H₂O₂ contributed to trimming-induced tillering by enhancing photosynthesis and antioxidant capacity

ROS, particularly H₂O₂, have been demonstrated to be important regulators of bud outgrowth. Studies have shown that H₂O₂ levels remain high in the dominant bud (Chen et al., 2016; Porcher et al., 2020). In rosebush, the H₂O₂ content was found to gradually decrease only in the buds and not in the neighboring stems after decapitation, suggesting that local changes in H₂O₂ content were not a result of a systematic response to wounding (Porcher et al., 2020).

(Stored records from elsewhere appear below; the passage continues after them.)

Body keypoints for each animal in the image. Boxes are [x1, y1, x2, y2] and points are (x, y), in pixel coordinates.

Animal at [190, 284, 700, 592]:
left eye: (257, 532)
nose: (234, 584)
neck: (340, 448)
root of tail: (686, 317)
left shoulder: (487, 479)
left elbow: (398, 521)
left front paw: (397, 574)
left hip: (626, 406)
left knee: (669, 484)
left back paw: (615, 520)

On the contrary, the H₂O₂ content showed a continuous increase in both the clipped leaves and the adjacent intact leaves in the newly formed tillers (Fig. 6A), suggests that trimming-induced tillering is accompanied by early H₂O₂ accumulation. This result contradicts previous research and suggests that trimming may result in a wounding response in bermudagrass.

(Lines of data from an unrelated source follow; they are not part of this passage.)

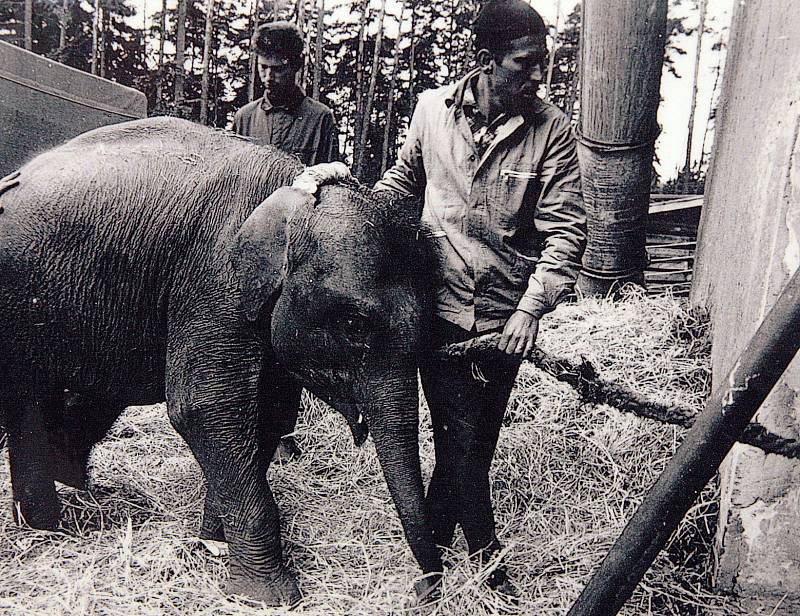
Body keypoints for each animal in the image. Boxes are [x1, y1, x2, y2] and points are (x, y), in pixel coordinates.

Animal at [0, 116, 444, 608]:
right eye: (354, 324)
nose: (424, 591)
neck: (286, 195)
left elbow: (268, 413)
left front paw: (212, 542)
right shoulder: (213, 278)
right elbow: (207, 408)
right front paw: (268, 596)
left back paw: (55, 508)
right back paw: (48, 526)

Exogenous application of H₂O₂ has been shown to severely reduce bud outgrowth in tomato and rosebush by increasing the H₂O₂ levels (Chen et al., 2016; Porcher et al., 2020). However, we obtained opposite results in our study, where exogenous H₂O₂ was found to promote tillering after trimming in bermudagrass (Figs. 6B and 6C). Nevertheless, the fact that bud outgrowth requires a reduced status led us to consider the effects of H₂O₂ on antioxidant capacity. Studies have shown that activation of the H₂O₂ scavenging system, such as an increase in glutathione (GSH) level, is linked to greater bud outgrowth. Furthermore, pretreatment with H₂O₂ has been shown to enhance antioxidant-related enzyme activity and improve stress resistance (Guler & Pehlivan, 2016; Sathiyaraj et al., 2014). Additionally, grazing in sheepgrass has also been shown to increase the expression of antioxidant-related genes (Huang et al., 2014). These findings indicate that early burst of H₂O₂ enhances the antioxidant enzyme activities induced by trimming, which is consistent with our results (Fig. 8). Additionally, we observed that hydrogen peroxide improved the photosynthetic properties of bermudagrass and increased the accumulation of energetic substances (Fig. 8). This aligns with previous studies that have shown exogenous H₂O₂’s ability to restore photosynthetic efficiency in tomato (Nazir, Hussain & Fariduddin, 2019) and increase sugar and starch content in melons (Ozaki et al., 2009). Moreover, H₂O₂ further upregulated the genes related to CKs biosynthesis and downregulated its degradational genes under trimming condition. These findings imply an integration between H₂O₂ and CKs in inducing tillering of bermudagrass. Taken together, it is possible that H₂O₂ acts as a second messenger, rather than an oxidized molecular, in response to trimming, helping to maintain the redox status and enhance energy supply during tiller growth. Our findings suggest that the role of H₂O₂ in controlling tillering in trimming-tolerant bermudagrass differs from its regulatory role in bud outgrowth in other species.